A lack of renewable resources has also posed challenges for Bangladesh, according to Summit Power International, the Singapore-based holding company of Bangladeshi conglomerate Summit Group. Wu Yan Bin, the company's CFO, also spoke with Nikkei at the energy event.
"Land acquisition [for solar energy] can be quite a nightmare because 170 million people are packed in a small country, of which some of the areas can get flooded," said Wu. The monsoon period stretches to nearly six months in Bangladesh, which limits the amount of sun it gets.
Summit Power's energy portfolio consists of two-thirds gas and the rest oil. It plans to shift to a less carbon-intensive portfolio by increasing the number of gas plants that operate more efficiently and emit less carbon. But it has encountered "some resistance from financiers" in the past few years on funding gas-related activities, Wu said.
Rapidly growing South Asian country Bangladesh depended on fossil fuels for 98% of its electricity generation in 2022, while solar and wind energy accounted for just 1%, according to climate think tank Ember.
For such resource-poor countries, "one of the key limbs of decarbonization should be the replacement of some of the more polluting sources [like oil, coal] with gas," according to Wu.

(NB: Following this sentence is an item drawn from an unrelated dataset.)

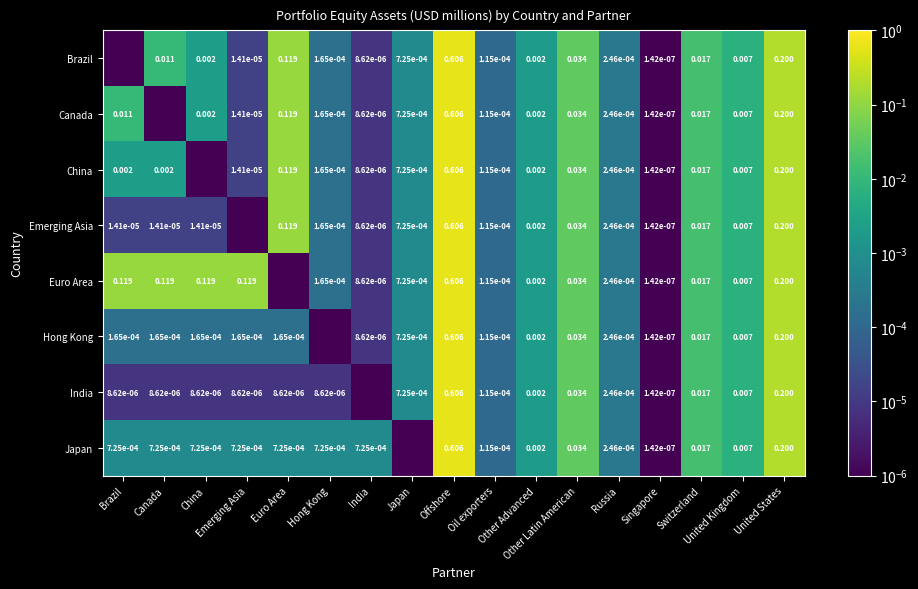

List the series in order of their peak value, lowest first.

Canada, China, Emerging Asia, Euro Area, Hong Kong, India, Japan, Brazil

Efforts to define which technologies should be promoted as contributing to the energy transition and be eligible for finance are gaining pace among countries, such as Japan, regional blocs like the EU and ASEAN and other international organizations. But taxonomies differ due to national interests and regional circumstances, meaning a clear standard has yet to emerge.
"Bangladesh is still highly dependent on foreign investment flows, so it's inevitable that we have to rely on the definitions of international financiers," said Wu. "But we also hope to urge them to really consider gas and consider the development stage and local conditions of Bangladesh and Asia ... Gas is a very critical transition fuel for the country and should also be regarded as bankable."